A noter que le Ceereq met en avant l’insertion des jeunes ayant suivi la voie scolaire tout en ayant un emploi régulier. Leur taux d’insertion rapide est équivalent à celui des jeunes en alternance. Mais c’est évidemment au prix de l’abandon des projets de formation.
Le choc du covid
Tout allait donc mieux pour cette génération par rapport à celle de 2010. « La Génération 2017 cumule deux atouts sur le marché du travail, notamment au regard de celle de 2010 », note le Cereq. « Elle est, d’une part, plus diplômée et, d’autre part, elle bénéficie jusqu’à la crise sanitaire d’une conjoncture plus favorable. Elle connaît ainsi un taux de chômage de 18 % en février 2020 contre 23 % en février 2013 pour la Génération 2010, baisse qui profite à presque tous les niveaux de diplôme, et particulièrement aux moins diplômés ». De plus elle accède davantage à un emploi à durée indéterminée (72% des emplois en 2020).
Mais la crise sanitaire va provoquer un coup d’arrêt brutal et geler cet « atout emploi » de la Génération 2017, au point que son taux de chômage remonte, en octobre 2020, à 20 %. « Le premier confinement décidé par les pouvoirs publics en réponse à la crise sanitaire de la Covid-19, la chute d’activité induite et le filet de sécurité mis en place dans le même temps ont immédiatement infléchi les comportements des différents acteurs sur le marché du travail, laissant une marque tangible sur le parcours professionnel d’une partie des jeunes.

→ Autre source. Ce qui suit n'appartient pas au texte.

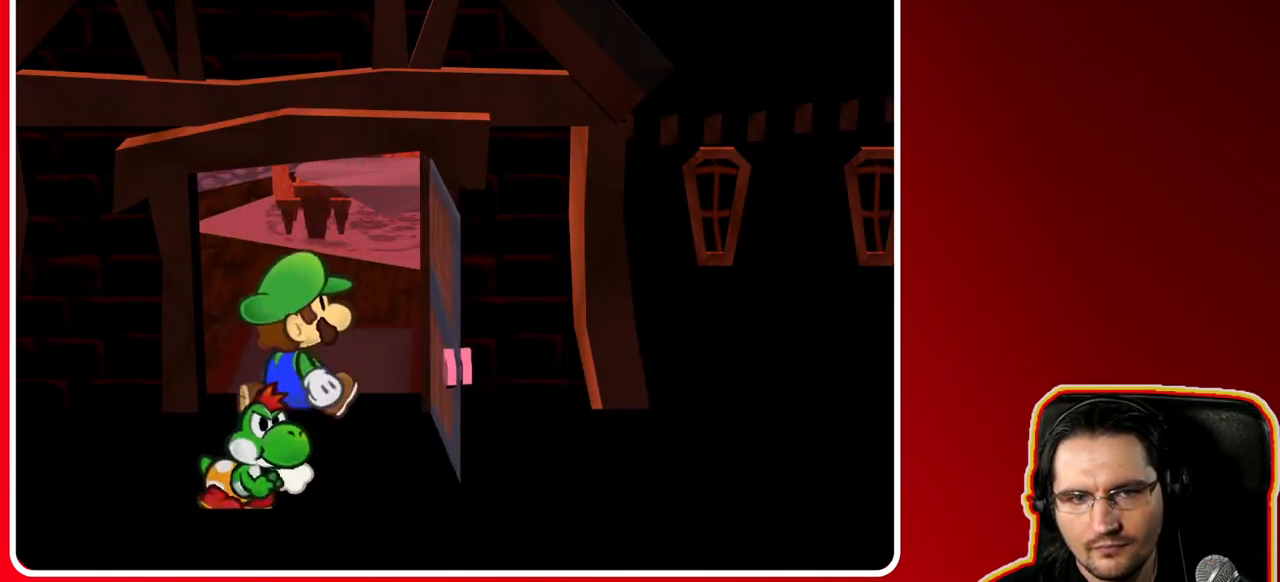
{"buttons": [], "left_stick": "center", "right_stick": "center", "events": [[333, "left_stick", "center"]]}
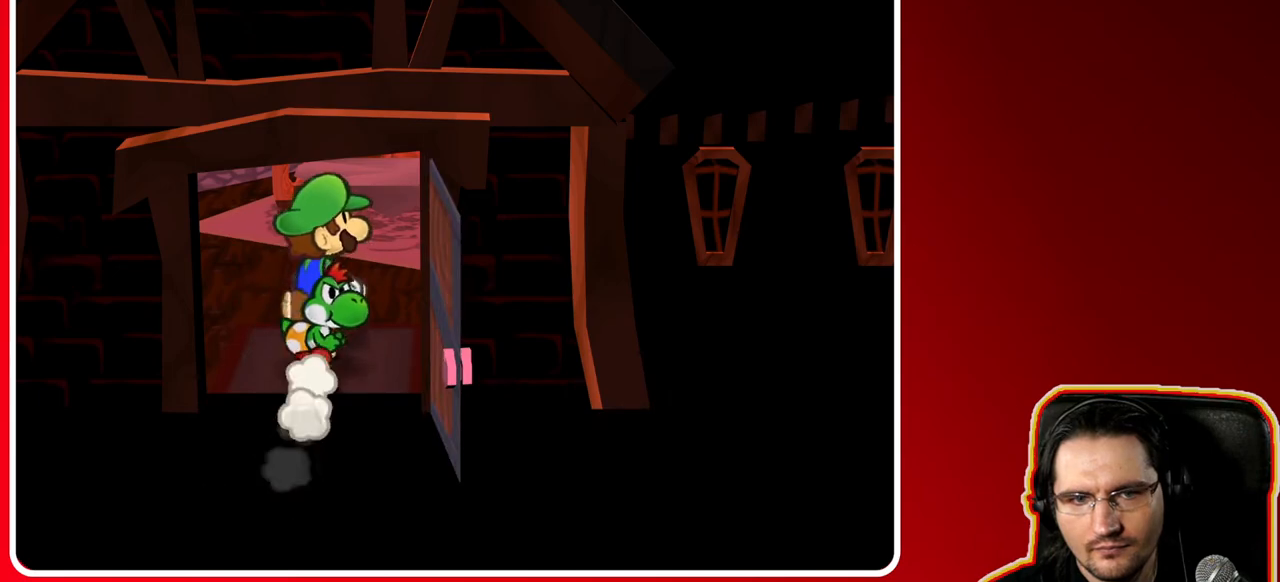
{"buttons": [], "left_stick": "center", "right_stick": "center", "events": [[100, "left_stick", "down-right"], [200, "left_stick", "right"], [450, "left_stick", "center"]]}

Cet événement marque un coup d’arrêt brutal aux embauches et un coup de frein net aux mobilités professionnelles, note le Cereq. L’entrée en emploi se tarit (-44%) et cela se traduit par une baisse de 3% des jeunes de cette génération en emploi. Les jeunes les plus pénalisés sont les moins diplômés. Reste à voir quel sera le sort de ces jeunes après la crise sanitaire alors que la guerre en Ukraine annonce de nouvelles difficultés économiques et sociales.